Los hechos se remontan al 8 de junio de 2016, cuando el trabajador debía entregar un televisor valorado en 264 euros en un domicilio del municipio. En lugar de completar el reparto, decidió apropiarse del aparato y simular la entrega manipulando el albarán: firmó en nombre de la clienta y añadió un número de DNI que no correspondía con la destinataria.

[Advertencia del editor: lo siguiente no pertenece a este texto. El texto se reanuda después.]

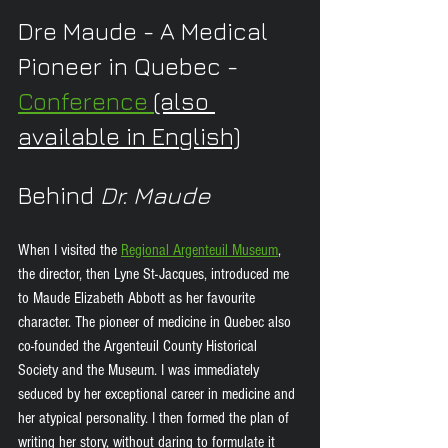
Dre Maude - A Medical 
Pioneer in Quebec -
Conference 
(also 
available in English)
Behind 
Dr. Maude
When I visited the 
Regional Argenteuil Museum
,
the director, then Lyne St-Jacques, introduced me 
to Maude Elizabeth Abbott as her favourite 
character. The pioneer of medicine in Quebec also 
co-founded the Argenteuil County Historical 
Society and the Museum. I was immediately 
seduced by her exceptional career in medicine and 
her atypical personality. I then formed the plan of 
writing her story, without daring to formulate it 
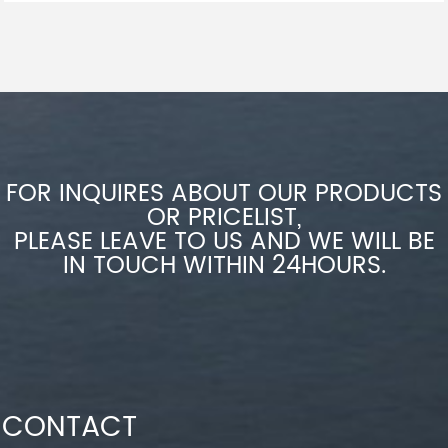
FOR INQUIRES ABOUT OUR PRODUCTS
OR PRICELIST,
PLEASE LEAVE TO US AND WE WILL BE
IN TOUCH WITHIN 24HOURS.
CONTACT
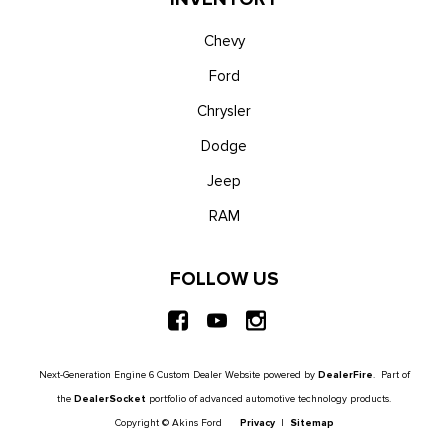
Chevy
Ford
Chrysler
Dodge
Jeep
RAM
FOLLOW US
Next-Generation Engine 6 Custom Dealer Website powered by
DealerFire
. Part of
the
DealerSocket
portfolio of advanced automotive technology products.
Copyright © Akins Ford
Privacy
|
Sitemap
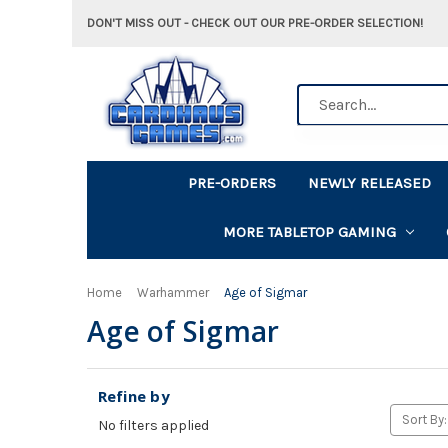
DON'T MISS OUT - CHECK OUT OUR PRE-ORDER SELECTION!
Search
PRE-ORDERS
NEWLY RELEASED
MORE TABLETOP GAMING
Home
Warhammer
Age of Sigmar
Age of Sigmar
Refine by
Sort By:
No filters applied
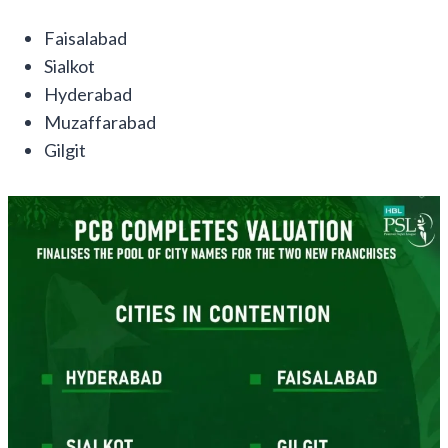
Faisalabad
Sialkot
Hyderabad
Muzaffarabad
Gilgit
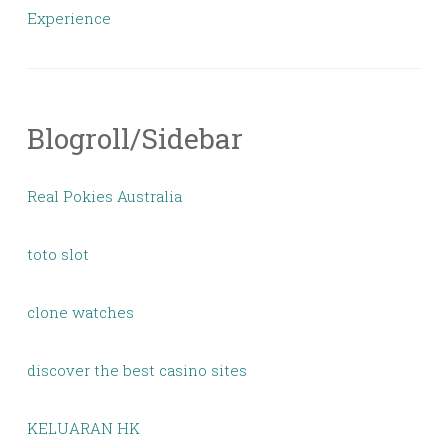
Experience
Blogroll/Sidebar
Real Pokies Australia
toto slot
clone watches
discover the best casino sites
KELUARAN HK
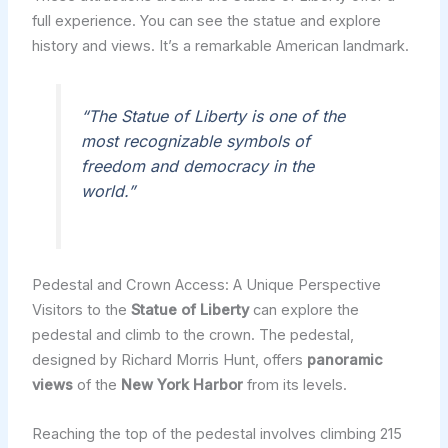
full experience. You can see the statue and explore
history and views. It’s a remarkable American landmark.
“The Statue of Liberty is one of the
most recognizable symbols of
freedom and democracy in the
world.”
Pedestal and Crown Access: A Unique Perspective
Visitors to the
Statue of Liberty
can explore the
pedestal and climb to the crown. The pedestal,
designed by Richard Morris Hunt, offers
panoramic
views
of the
New York Harbor
from its levels.
Reaching the top of the pedestal involves climbing 215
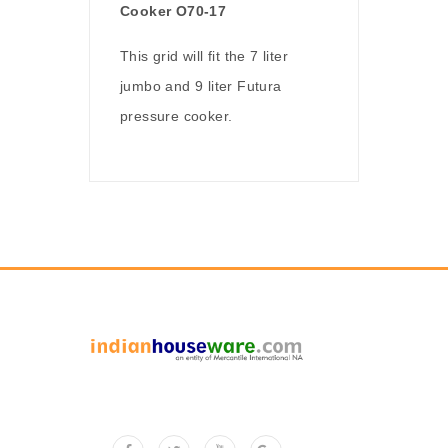
Cooker O70-17
This grid will fit the 7 liter
jumbo and 9 liter Futura
pressure cooker.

La mujer, que se encontraba en casa esperando el paquete, sospechó al comprobar en el sistema de seguimiento que figuraba como entregado. A partir de ahí se inició una investigación que acabó demostrando el engaño mediante informes caligráficos y los datos de localización de la PDA del propio repartidor.
Una causa marcada por la lentitud judicial
En primera instancia, el Juzgado de lo Penal número 2 de Almería impuso al acusado una pena de seis meses de prisión. Sin embargo, la Audiencia Provincial ha revisado la sentencia al considerar probadas unas dilaciones indebidas “extraordinarias”.
Los magistrados subrayan que se trataba de una causa sencilla que permaneció prácticamente paralizada durante cuatro años en fase de instrucción, y que el juicio no llegó a celebrarse hasta septiembre de 2024, un retraso que califican de claramente injustificable.
Por este motivo, aunque se mantiene la condena por estafa y falsedad documental, la pena se ha visto sensiblemente rebajada, cerrando por fin un procedimiento que se ha prolongado casi una década y que ha vuelto a poner sobre la mesa los problemas de lentitud en la administración de justicia.